> [DOCUMENT EXTRACT]
Unlike the situation in Gault, in the instant case the juvenile judge did not state that his finding was based upon petitioner’s admissions; there was sworn testimony subject to cross-examination with regard to every act of delinquency petitioner was found to have committed; the complaining witnessés were present and testified; and there *89was evidence, independent of petitioner’s admissions, sufficient to support a finding of delinquency with regard to two of the counts. As to one act of malicious destruction of property, one of petitioner’s neighbors testified that she witnessed petitioner and another boy break a number of windows in her house. In addition, when police officers went to petitioner’s home to question him about a number of burglaries, one of which was the burglary of Louisa Boren Junior High School, they discovered three caged rats taken from that school with the name “Louisa Boren Junior High” attached to the cages. This evidence was discovered prior to petitioner’s arrest and admissions and was testified to by the investigating officers. There was no issue raised with regard to the legality of the search and seizure to obtain this evidence.

> [EXERCISE REQUIREMENTS]
Carry on the court opinion about the juvenile delinquency finding, starting right after its final sentence.

> [DATA BELOW]

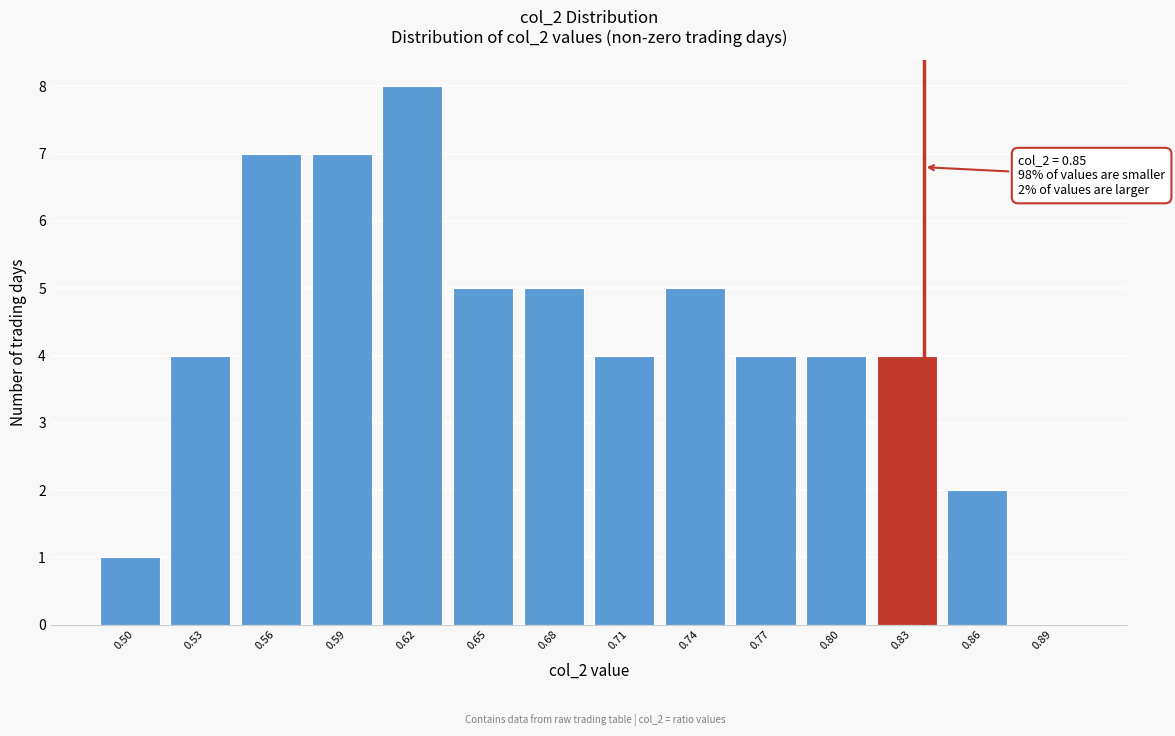

Reading left to right, what are all the values shown in this chart?

0.50=1	0.53=4	0.56=7	0.59=7	0.62=8	0.65=5	0.68=5	0.71=4	0.74=5	0.77=4	0.80=4	0.83=4	0.86=2	0.89=0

> [TASK OUTPUT]
It must be remembered that all that was necessary to a finding of delinquency at the time of the instant proceedings, although no longer the rule, was that it be shown by a preponderance of the evidence that the child violated any law of this state, or any ordinance of any town, city or county. See RCW 13.04.010. While the juvenile court must have considered petitioner’s admissions, we cannot say petitioner was necessarily prejudiced thereby. Even absent petitioner’s admissions, there was sufficient evidence derived from sworn testimony by witnesses available for cross-examination to support the finding of delinquency in the instant juvenile proceedings.

The judgment is affirmed.

Hunter, C. J., Finley, Hamilton, and McGovern, JJ., concur.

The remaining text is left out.